Ron Jenkins, a recipient of Guggenheim and Fulbright Fellowships, has facilitated theater workshops inspired by Dante in prisons in Italy, Indonesia, and the United States. An honorary fellow of the Dante Society of America, Jenkins has written for the The Yale ISM Review, The Jakarta Post, Quaderni di Teatro Carcere, and the New York Times, among other publications. His most recent book is Resurrezione dei Santi: Tragicommedia Sacra a Venafro (Bulzoni: Rome 2019). His writing on prison issues was supported by a residency at the Rockefeller Foundation’s Bellagio Center. Jenkins is professor of Theater at Wesleyan University and a frequent visiting Professor of Literature and Religion at the Yale Divinity School’s Institute of Sacred Music.

Dennis Looney, since 2014, has served as director of the Office of Programs and director of the Association of Departments of Foreign Languages at the Modern Language Association. From 1986 to 2013, he taught Italian at the University of Pittsburgh. Publications include Compromising the Classics: Romance Epic Narrative in the Italian Renaissance (1996), and Freedom Readers: The African American Reception of Dante Alighieri and the Divine Comedy (2011), which received the American Association of Italian Studies Book Prize in 2011. More recently, he edited and translated Ludovico Ariosto’s Latin Poetry (2018).

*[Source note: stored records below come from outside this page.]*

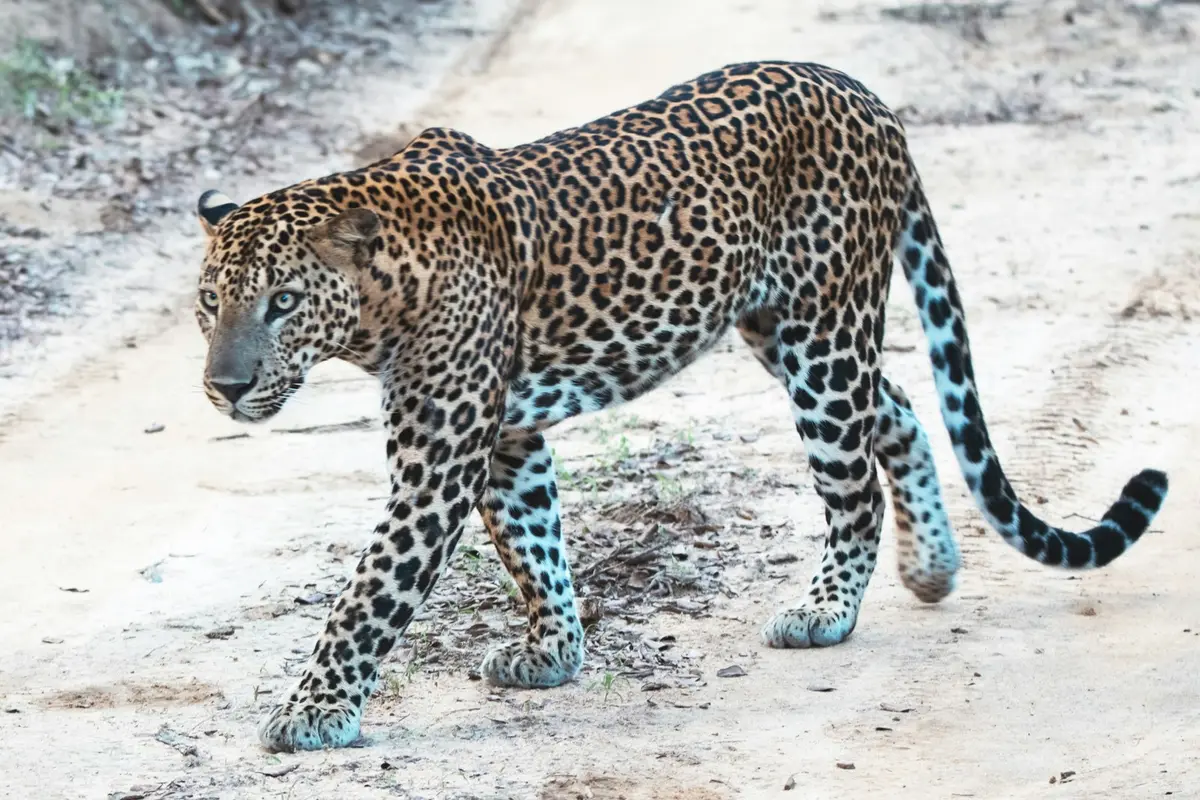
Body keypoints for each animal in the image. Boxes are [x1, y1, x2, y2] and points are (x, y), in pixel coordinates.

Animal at [192, 61, 1169, 753]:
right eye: (210, 303)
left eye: (283, 302)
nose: (224, 385)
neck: (382, 293)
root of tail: (864, 94)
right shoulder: (507, 439)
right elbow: (534, 550)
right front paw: (554, 654)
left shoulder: (440, 462)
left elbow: (367, 598)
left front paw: (312, 714)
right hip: (784, 329)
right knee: (893, 410)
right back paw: (930, 567)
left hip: (822, 336)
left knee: (853, 485)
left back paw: (827, 612)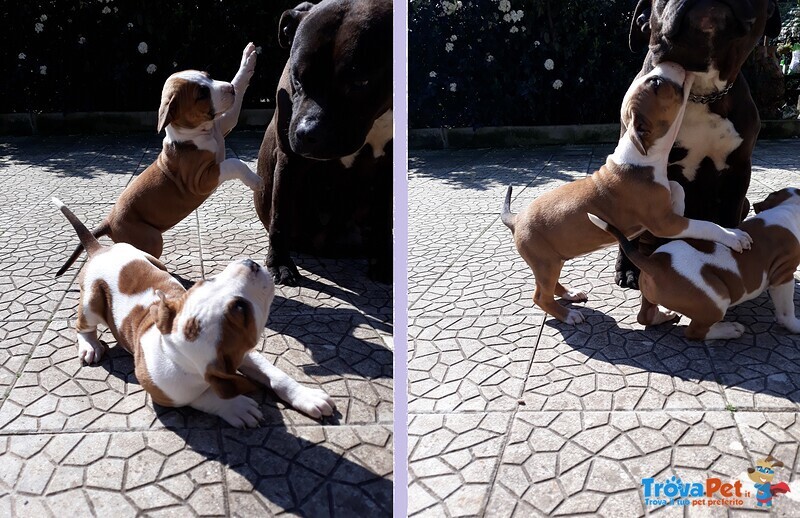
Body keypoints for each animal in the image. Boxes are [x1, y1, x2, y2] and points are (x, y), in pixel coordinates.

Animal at [51, 197, 334, 428]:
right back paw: (90, 346)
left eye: (207, 281)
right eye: (241, 308)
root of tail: (100, 249)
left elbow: (275, 374)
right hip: (91, 302)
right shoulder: (166, 392)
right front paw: (236, 406)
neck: (176, 354)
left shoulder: (242, 354)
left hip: (152, 259)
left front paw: (307, 396)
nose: (251, 263)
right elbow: (203, 397)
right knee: (82, 325)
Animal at [57, 44, 262, 278]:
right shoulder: (199, 180)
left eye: (209, 77)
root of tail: (108, 221)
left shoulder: (224, 125)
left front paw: (248, 59)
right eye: (201, 94)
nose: (229, 88)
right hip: (151, 238)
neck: (197, 133)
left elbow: (237, 95)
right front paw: (256, 181)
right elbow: (234, 163)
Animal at [255, 0, 392, 286]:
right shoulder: (289, 159)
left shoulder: (388, 164)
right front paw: (280, 264)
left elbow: (384, 219)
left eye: (360, 81)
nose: (307, 132)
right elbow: (280, 214)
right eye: (297, 78)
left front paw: (384, 264)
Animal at [588, 189, 800, 344]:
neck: (788, 209)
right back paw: (729, 330)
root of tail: (655, 264)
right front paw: (794, 325)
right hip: (717, 300)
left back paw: (663, 315)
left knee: (645, 316)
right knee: (694, 332)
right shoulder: (783, 276)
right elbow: (786, 309)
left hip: (649, 294)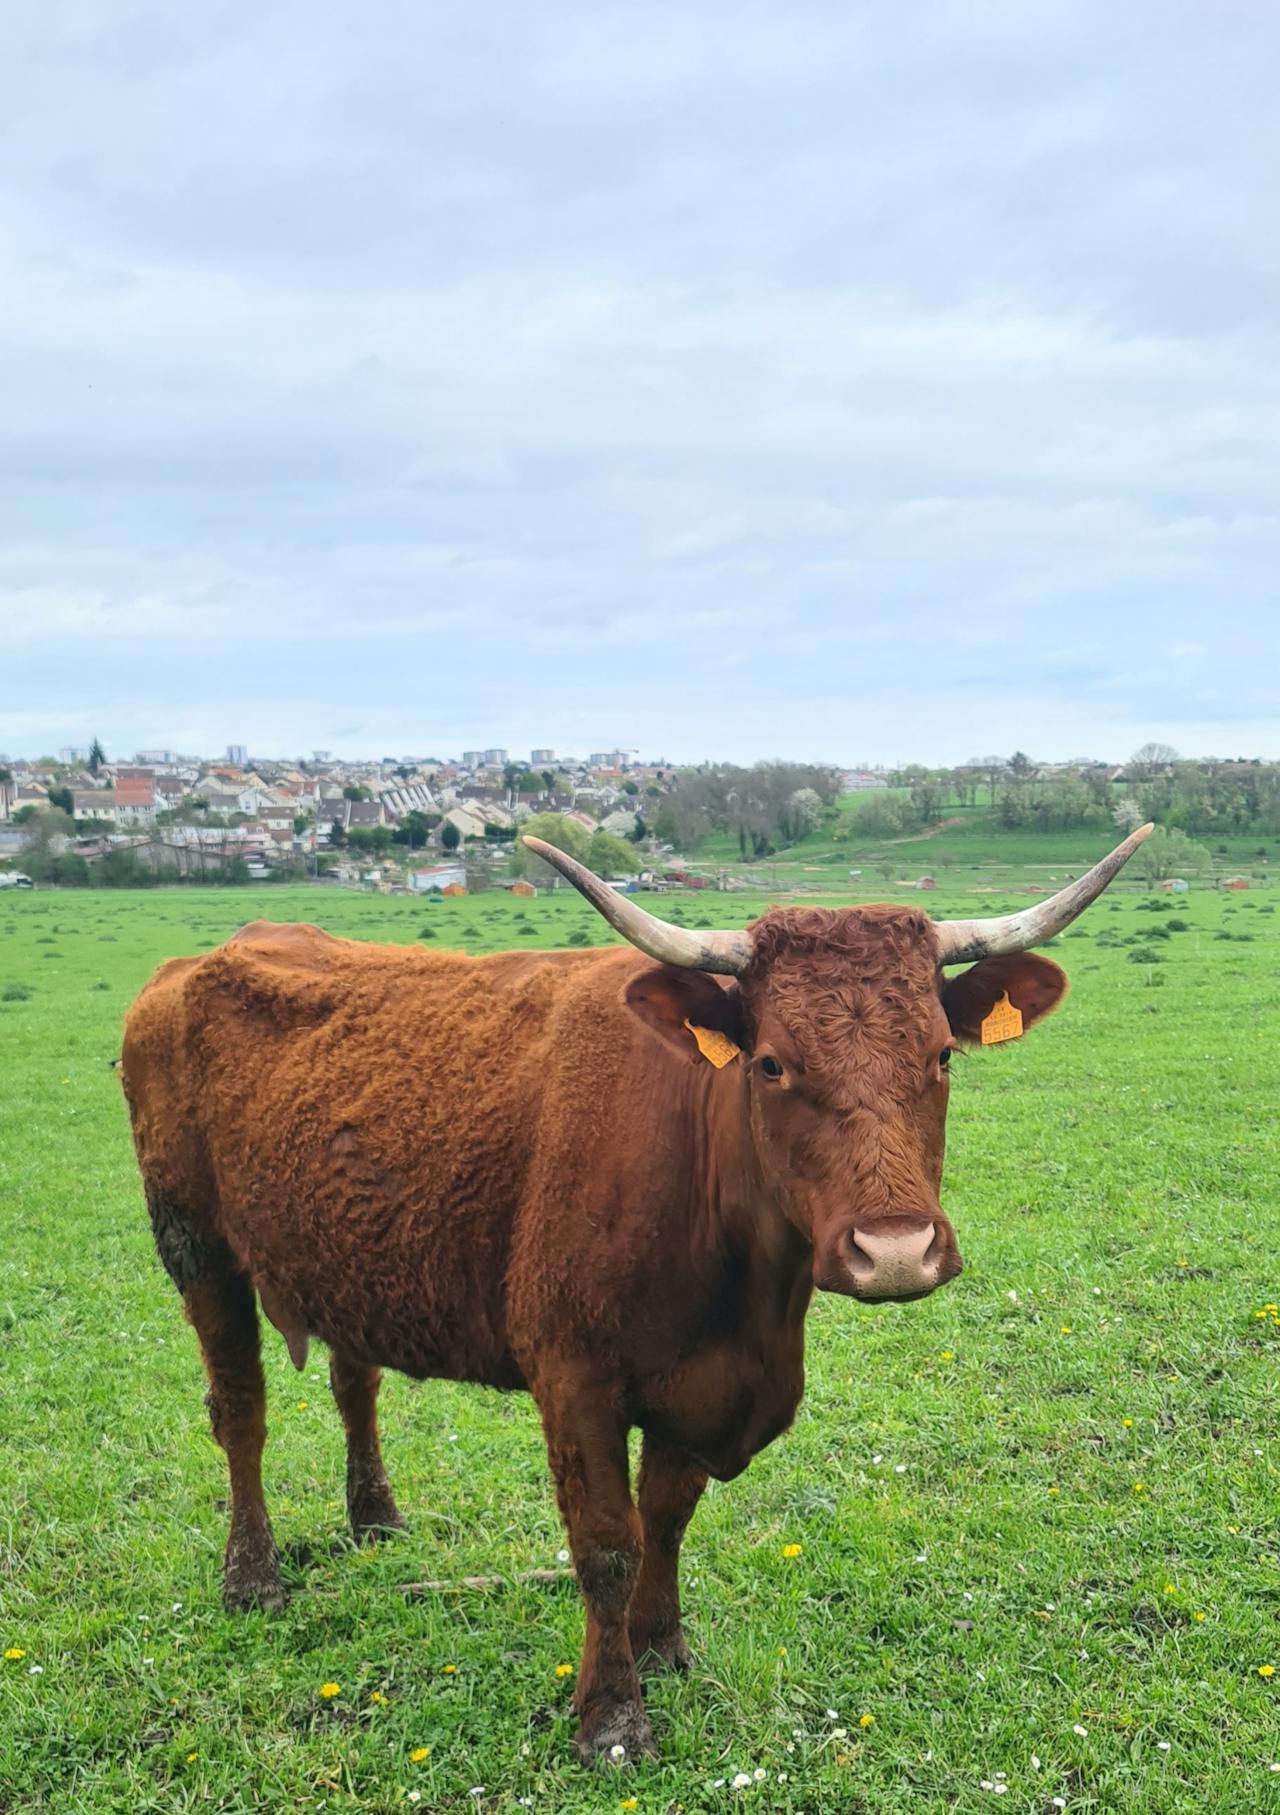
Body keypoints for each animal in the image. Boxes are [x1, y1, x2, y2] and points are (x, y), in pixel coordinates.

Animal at [120, 824, 1150, 1763]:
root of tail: (194, 961)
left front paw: (662, 1647)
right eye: (771, 1061)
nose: (894, 1250)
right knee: (239, 1409)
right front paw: (611, 1714)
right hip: (196, 1246)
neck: (747, 1295)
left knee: (353, 1381)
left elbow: (668, 1516)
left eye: (941, 1055)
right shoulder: (574, 1380)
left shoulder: (698, 1383)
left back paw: (376, 1519)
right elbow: (607, 1545)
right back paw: (252, 1577)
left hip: (345, 1257)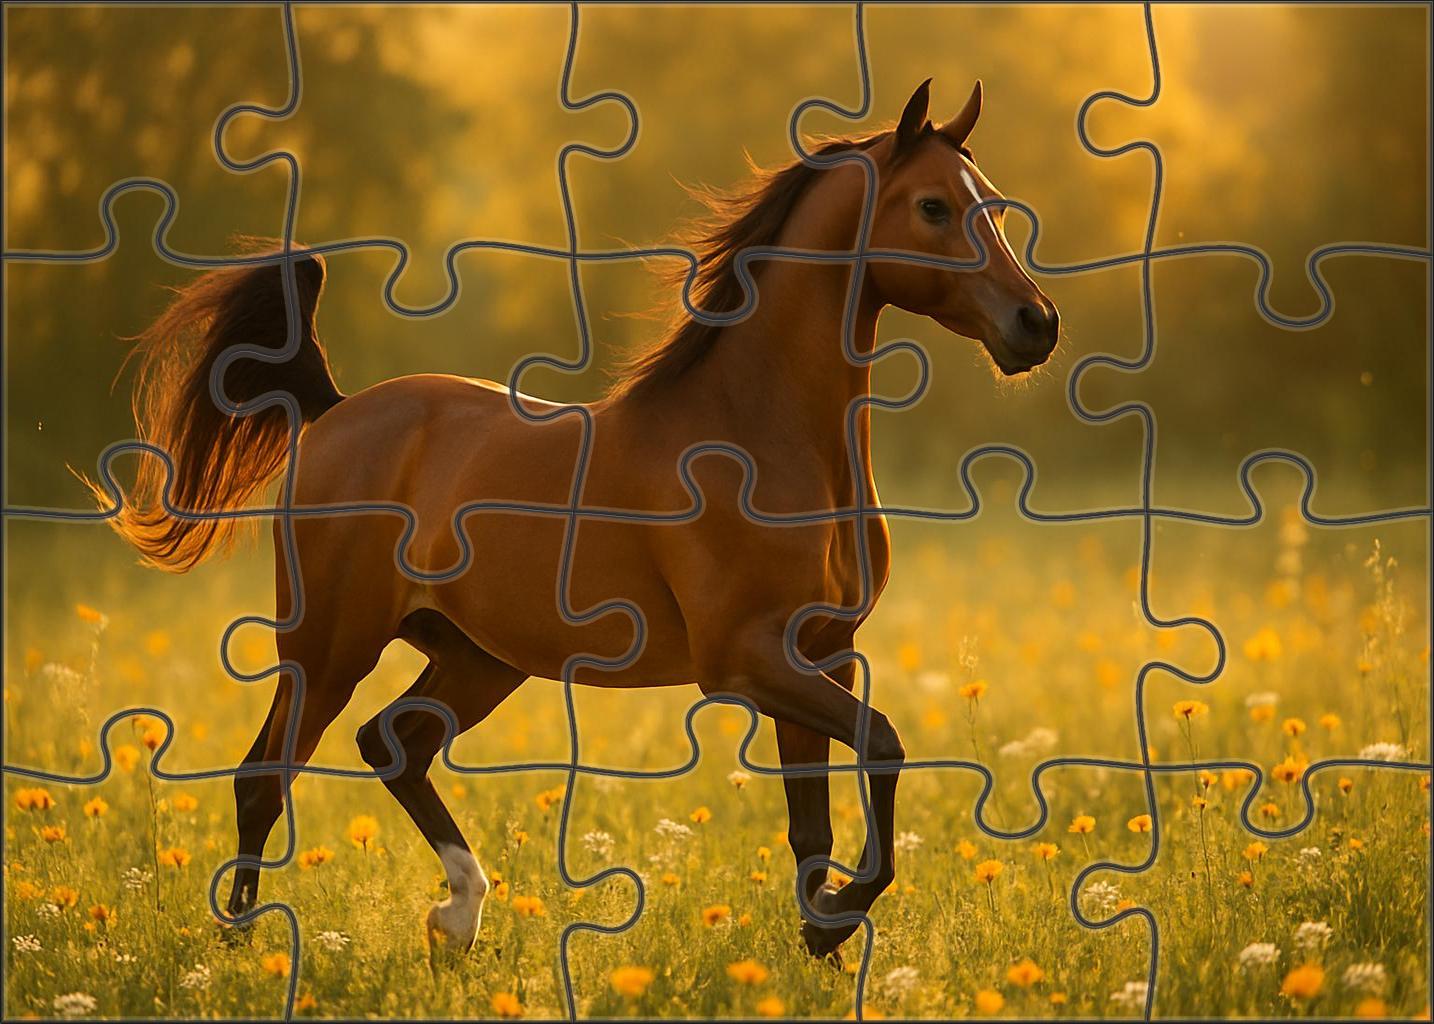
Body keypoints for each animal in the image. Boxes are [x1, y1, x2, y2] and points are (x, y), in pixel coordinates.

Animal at [103, 79, 1058, 960]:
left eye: (993, 202)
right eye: (933, 207)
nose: (1036, 324)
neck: (758, 435)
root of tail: (335, 413)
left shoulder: (824, 652)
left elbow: (814, 823)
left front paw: (820, 933)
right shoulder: (746, 660)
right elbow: (886, 747)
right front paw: (839, 918)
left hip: (479, 657)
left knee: (392, 743)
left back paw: (459, 915)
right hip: (330, 644)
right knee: (264, 777)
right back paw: (246, 946)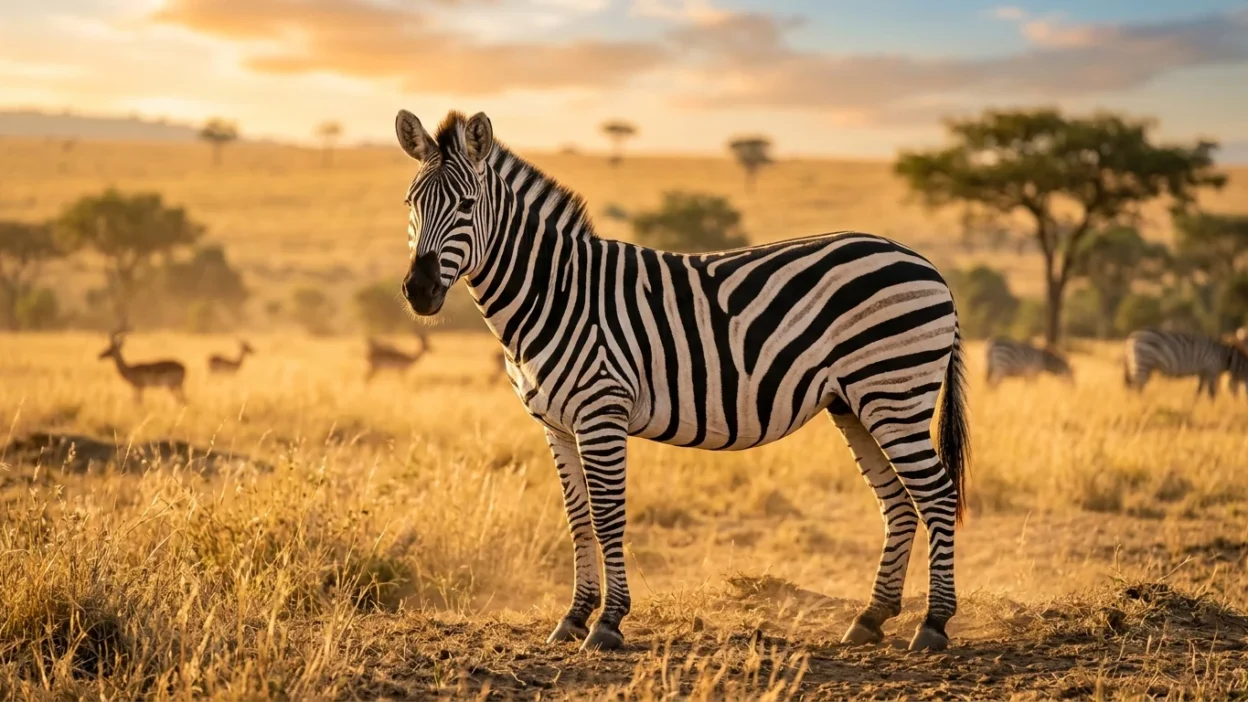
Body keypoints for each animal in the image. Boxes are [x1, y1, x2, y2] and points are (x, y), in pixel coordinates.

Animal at [393, 109, 971, 653]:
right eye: (410, 204)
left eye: (466, 206)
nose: (418, 291)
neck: (554, 292)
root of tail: (925, 264)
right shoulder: (554, 424)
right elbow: (577, 517)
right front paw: (573, 617)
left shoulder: (601, 410)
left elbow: (607, 516)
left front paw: (607, 623)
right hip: (854, 403)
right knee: (898, 500)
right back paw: (870, 619)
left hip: (894, 392)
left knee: (937, 494)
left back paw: (933, 623)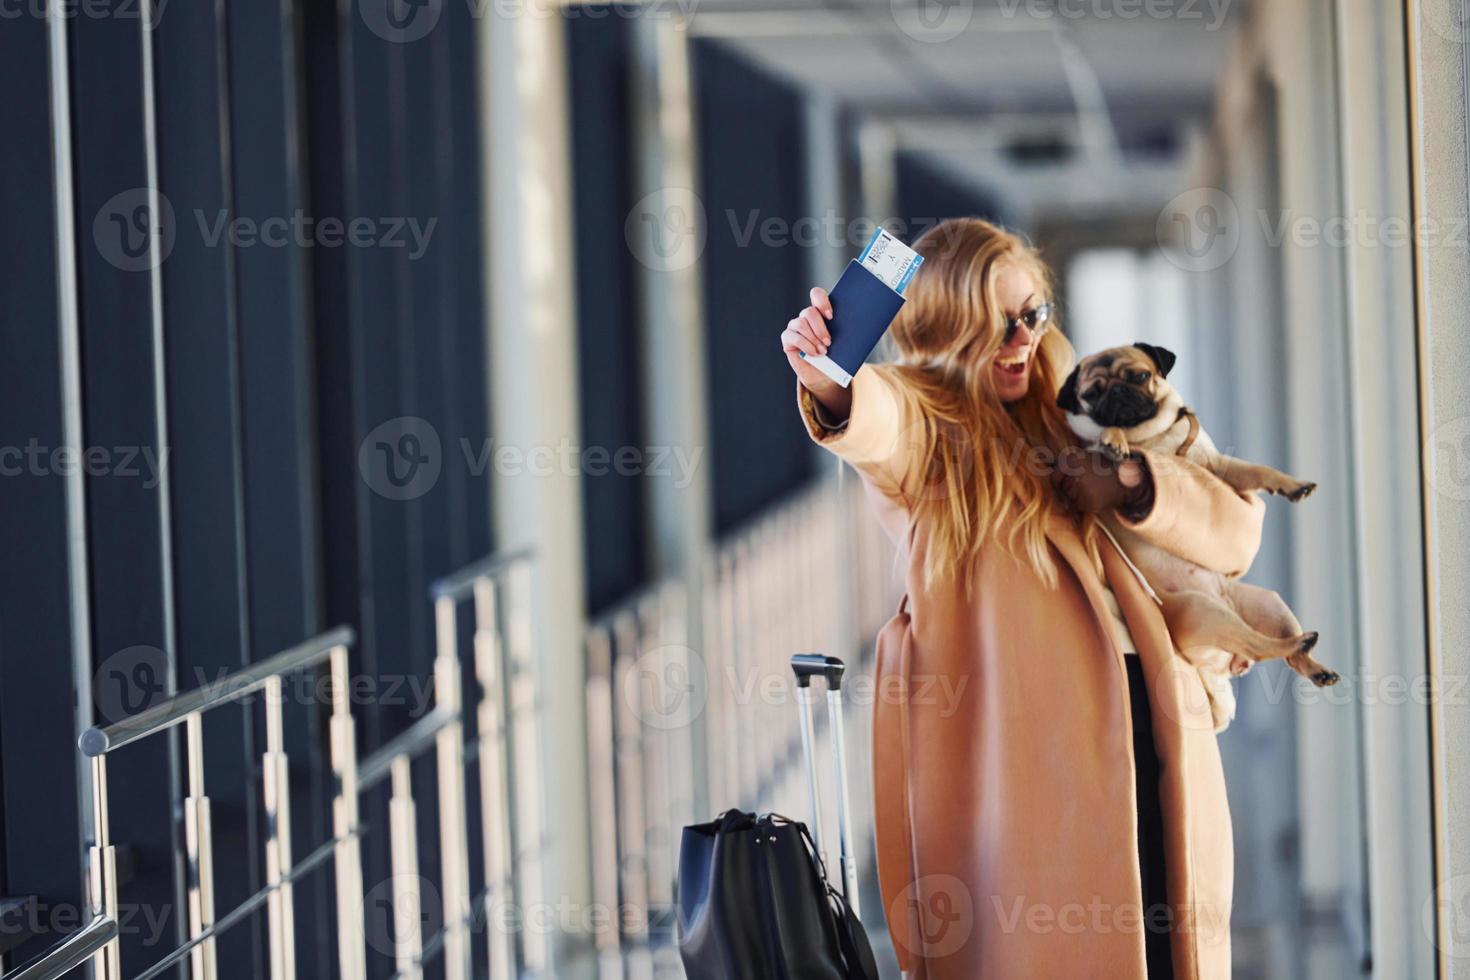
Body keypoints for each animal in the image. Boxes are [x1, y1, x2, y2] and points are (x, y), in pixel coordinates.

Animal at [1058, 343, 1346, 719]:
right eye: (1092, 394)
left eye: (1140, 376)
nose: (1118, 393)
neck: (1153, 436)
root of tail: (1224, 661)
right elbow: (1111, 443)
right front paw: (1113, 438)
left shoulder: (1217, 467)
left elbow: (1257, 470)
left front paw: (1292, 485)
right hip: (1205, 612)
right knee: (1261, 646)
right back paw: (1297, 642)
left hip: (1271, 605)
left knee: (1288, 656)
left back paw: (1315, 665)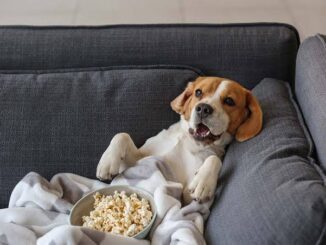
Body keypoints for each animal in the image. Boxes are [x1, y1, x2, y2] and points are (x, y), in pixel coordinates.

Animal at [96, 76, 262, 203]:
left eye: (229, 101)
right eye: (198, 92)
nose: (203, 108)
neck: (189, 141)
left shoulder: (186, 197)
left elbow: (214, 159)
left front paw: (203, 182)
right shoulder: (136, 161)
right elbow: (122, 135)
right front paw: (107, 161)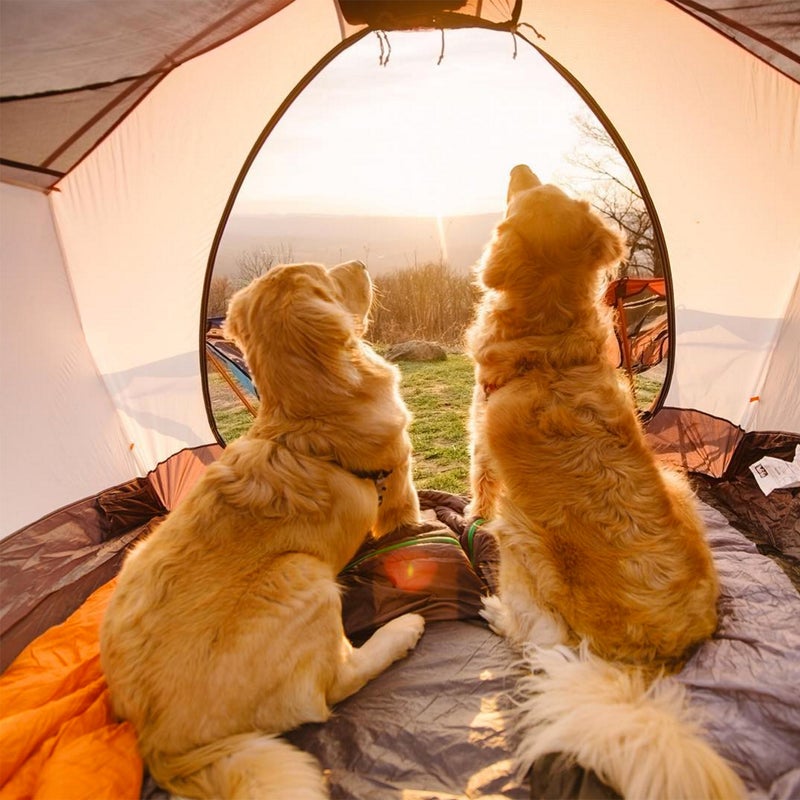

Nicole Pagano has led classes on the Divine Comedy in various adult settings, including the San Francisco County Jail, Incarnation Monastery, and the School for Applied Theology. A native of the Washington, DC area, she was a valedictorian at Georgetown University and earned a master’s degree from the Graduate Theological Union in Art and Religion. There she designed her coursework to focus exclusively on Dante’s works and the philosophy and theology of his time. Ms. Pagano lives and works in Berkeley, CA, where she currently serves as Chief of Staff to Nobel Laureate Saul Perlmutter at the University of California.